:: What you need to do ::
The records below are to be retyped in full, without any alteration.

-------- Records for processing

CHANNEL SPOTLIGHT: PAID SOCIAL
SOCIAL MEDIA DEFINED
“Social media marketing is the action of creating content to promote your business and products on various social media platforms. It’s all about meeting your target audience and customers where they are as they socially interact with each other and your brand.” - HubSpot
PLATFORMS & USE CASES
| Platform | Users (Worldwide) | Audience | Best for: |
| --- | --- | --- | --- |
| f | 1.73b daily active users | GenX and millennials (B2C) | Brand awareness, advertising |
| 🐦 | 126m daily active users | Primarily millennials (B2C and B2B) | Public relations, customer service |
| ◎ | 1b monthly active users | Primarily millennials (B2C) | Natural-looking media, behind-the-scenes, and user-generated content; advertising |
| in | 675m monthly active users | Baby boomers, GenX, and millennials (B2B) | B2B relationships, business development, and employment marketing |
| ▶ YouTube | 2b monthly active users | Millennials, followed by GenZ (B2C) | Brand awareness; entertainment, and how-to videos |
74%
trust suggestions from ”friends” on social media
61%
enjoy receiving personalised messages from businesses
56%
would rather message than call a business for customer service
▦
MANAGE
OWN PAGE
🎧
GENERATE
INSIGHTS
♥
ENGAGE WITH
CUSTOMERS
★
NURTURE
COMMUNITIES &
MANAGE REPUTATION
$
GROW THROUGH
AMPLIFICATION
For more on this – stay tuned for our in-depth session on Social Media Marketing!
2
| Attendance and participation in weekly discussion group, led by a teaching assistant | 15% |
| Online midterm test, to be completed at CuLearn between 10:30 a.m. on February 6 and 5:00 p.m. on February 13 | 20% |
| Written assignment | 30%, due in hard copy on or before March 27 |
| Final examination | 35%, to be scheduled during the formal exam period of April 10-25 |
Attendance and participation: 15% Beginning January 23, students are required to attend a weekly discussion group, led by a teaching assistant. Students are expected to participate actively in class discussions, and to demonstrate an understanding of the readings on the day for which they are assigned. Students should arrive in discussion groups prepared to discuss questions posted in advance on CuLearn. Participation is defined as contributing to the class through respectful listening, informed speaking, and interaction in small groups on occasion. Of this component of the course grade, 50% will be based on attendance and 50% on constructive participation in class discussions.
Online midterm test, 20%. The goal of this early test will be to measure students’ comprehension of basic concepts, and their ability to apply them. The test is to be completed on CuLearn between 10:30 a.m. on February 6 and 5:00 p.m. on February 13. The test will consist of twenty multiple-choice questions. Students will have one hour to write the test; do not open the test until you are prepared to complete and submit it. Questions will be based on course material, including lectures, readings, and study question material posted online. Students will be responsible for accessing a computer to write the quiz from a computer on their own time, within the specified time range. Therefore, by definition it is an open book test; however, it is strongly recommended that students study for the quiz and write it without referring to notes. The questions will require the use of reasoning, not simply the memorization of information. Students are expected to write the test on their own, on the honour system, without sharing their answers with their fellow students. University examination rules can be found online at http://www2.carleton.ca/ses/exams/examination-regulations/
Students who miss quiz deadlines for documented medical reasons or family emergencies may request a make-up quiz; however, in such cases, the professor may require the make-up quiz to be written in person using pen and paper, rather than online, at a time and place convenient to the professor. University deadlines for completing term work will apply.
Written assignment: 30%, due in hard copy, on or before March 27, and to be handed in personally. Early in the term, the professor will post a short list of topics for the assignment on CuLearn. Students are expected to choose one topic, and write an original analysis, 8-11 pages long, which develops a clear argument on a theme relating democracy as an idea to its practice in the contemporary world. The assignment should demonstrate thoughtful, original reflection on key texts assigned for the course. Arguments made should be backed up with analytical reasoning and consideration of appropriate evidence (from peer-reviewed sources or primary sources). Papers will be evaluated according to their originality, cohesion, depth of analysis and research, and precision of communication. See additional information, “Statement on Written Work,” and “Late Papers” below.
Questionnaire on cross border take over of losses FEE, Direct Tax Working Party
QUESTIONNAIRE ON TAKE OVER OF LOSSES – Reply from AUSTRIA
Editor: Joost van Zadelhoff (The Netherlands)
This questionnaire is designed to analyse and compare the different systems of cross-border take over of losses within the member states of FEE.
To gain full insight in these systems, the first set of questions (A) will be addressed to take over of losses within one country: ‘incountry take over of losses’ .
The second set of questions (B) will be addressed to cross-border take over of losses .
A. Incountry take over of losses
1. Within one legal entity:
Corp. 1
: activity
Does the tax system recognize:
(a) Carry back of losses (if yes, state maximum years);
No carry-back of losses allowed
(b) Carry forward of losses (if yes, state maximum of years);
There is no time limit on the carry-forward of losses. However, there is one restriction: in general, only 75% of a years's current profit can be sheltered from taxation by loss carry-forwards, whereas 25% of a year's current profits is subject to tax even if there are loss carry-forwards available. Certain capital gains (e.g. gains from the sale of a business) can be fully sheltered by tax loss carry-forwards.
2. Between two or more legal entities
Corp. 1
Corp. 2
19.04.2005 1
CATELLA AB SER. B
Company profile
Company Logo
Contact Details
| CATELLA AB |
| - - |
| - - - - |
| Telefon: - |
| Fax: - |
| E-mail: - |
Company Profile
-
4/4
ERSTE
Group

----------------

:: Output ::
CHANNEL SPOTLIGHT: PAID SOCIAL
SOCIAL MEDIA DEFINED
“Social media marketing is the action of creating content to promote your business and products on various social media platforms. It’s all about meeting your target audience and customers where they are as they socially interact with each other and your brand.” - HubSpot
PLATFORMS & USE CASES
| Platform | Users (Worldwide) | Audience | Best for: |
| --- | --- | --- | --- |
| f | 1.73b daily active users | GenX and millennials (B2C) | Brand awareness, advertising |
| 🐦 | 126m daily active users | Primarily millennials (B2C and B2B) | Public relations, customer service |
| ◎ | 1b monthly active users | Primarily millennials (B2C) | Natural-looking media, behind-the-scenes, and user-generated content; advertising |
| in | 675m monthly active users | Baby boomers, GenX, and millennials (B2B) | B2B relationships, business development, and employment marketing |
| ▶ YouTube | 2b monthly active users | Millennials, followed by GenZ (B2C) | Brand awareness; entertainment, and how-to videos |
74%
trust suggestions from ”friends” on social media
61%
enjoy receiving personalised messages from businesses
56%
would rather message than call a business for customer service
▦
MANAGE
OWN PAGE
🎧
GENERATE
INSIGHTS
♥
ENGAGE WITH
CUSTOMERS
★
NURTURE
COMMUNITIES &
MANAGE REPUTATION
$
GROW THROUGH
AMPLIFICATION
For more on this – stay tuned for our in-depth session on Social Media Marketing!
2
| Attendance and participation in weekly discussion group, led by a teaching assistant | 15% |
| Online midterm test, to be completed at CuLearn between 10:30 a.m. on February 6 and 5:00 p.m. on February 13 | 20% |
| Written assignment | 30%, due in hard copy on or before March 27 |
| Final examination | 35%, to be scheduled during the formal exam period of April 10-25 |
Attendance and participation: 15% Beginning January 23, students are required to attend a weekly discussion group, led by a teaching assistant. Students are expected to participate actively in class discussions, and to demonstrate an understanding of the readings on the day for which they are assigned. Students should arrive in discussion groups prepared to discuss questions posted in advance on CuLearn. Participation is defined as contributing to the class through respectful listening, informed speaking, and interaction in small groups on occasion. Of this component of the course grade, 50% will be based on attendance and 50% on constructive participation in class discussions.
Online midterm test, 20%. The goal of this early test will be to measure students’ comprehension of basic concepts, and their ability to apply them. The test is to be completed on CuLearn between 10:30 a.m. on February 6 and 5:00 p.m. on February 13. The test will consist of twenty multiple-choice questions. Students will have one hour to write the test; do not open the test until you are prepared to complete and submit it. Questions will be based on course material, including lectures, readings, and study question material posted online. Students will be responsible for accessing a computer to write the quiz from a computer on their own time, within the specified time range. Therefore, by definition it is an open book test; however, it is strongly recommended that students study for the quiz and write it without referring to notes. The questions will require the use of reasoning, not simply the memorization of information. Students are expected to write the test on their own, on the honour system, without sharing their answers with their fellow students. University examination rules can be found online at http://www2.carleton.ca/ses/exams/examination-regulations/
Students who miss quiz deadlines for documented medical reasons or family emergencies may request a make-up quiz; however, in such cases, the professor may require the make-up quiz to be written in person using pen and paper, rather than online, at a time and place convenient to the professor. University deadlines for completing term work will apply.
Written assignment: 30%, due in hard copy, on or before March 27, and to be handed in personally. Early in the term, the professor will post a short list of topics for the assignment on CuLearn. Students are expected to choose one topic, and write an original analysis, 8-11 pages long, which develops a clear argument on a theme relating democracy as an idea to its practice in the contemporary world. The assignment should demonstrate thoughtful, original reflection on key texts assigned for the course. Arguments made should be backed up with analytical reasoning and consideration of appropriate evidence (from peer-reviewed sources or primary sources). Papers will be evaluated according to their originality, cohesion, depth of analysis and research, and precision of communication. See additional information, “Statement on Written Work,” and “Late Papers” below.
Questionnaire on cross border take over of losses FEE, Direct Tax Working Party
QUESTIONNAIRE ON TAKE OVER OF LOSSES – Reply from AUSTRIA
Editor: Joost van Zadelhoff (The Netherlands)
This questionnaire is designed to analyse and compare the different systems of cross-border take over of losses within the member states of FEE.
To gain full insight in these systems, the first set of questions (A) will be addressed to take over of losses within one country: ‘incountry take over of losses’ .
The second set of questions (B) will be addressed to cross-border take over of losses .
A. Incountry take over of losses
1. Within one legal entity:
Corp. 1
: activity
Does the tax system recognize:
(a) Carry back of losses (if yes, state maximum years);
No carry-back of losses allowed
(b) Carry forward of losses (if yes, state maximum of years);
There is no time limit on the carry-forward of losses. However, there is one restriction: in general, only 75% of a years's current profit can be sheltered from taxation by loss carry-forwards, whereas 25% of a year's current profits is subject to tax even if there are loss carry-forwards available. Certain capital gains (e.g. gains from the sale of a business) can be fully sheltered by tax loss carry-forwards.
2. Between two or more legal entities
Corp. 1
Corp. 2
19.04.2005 1
CATELLA AB SER. B
Company profile
Company Logo
Contact Details
| CATELLA AB |
| - - |
| - - - - |
| Telefon: - |
| Fax: - |
| E-mail: - |
Company Profile
-
4/4
ERSTE
Group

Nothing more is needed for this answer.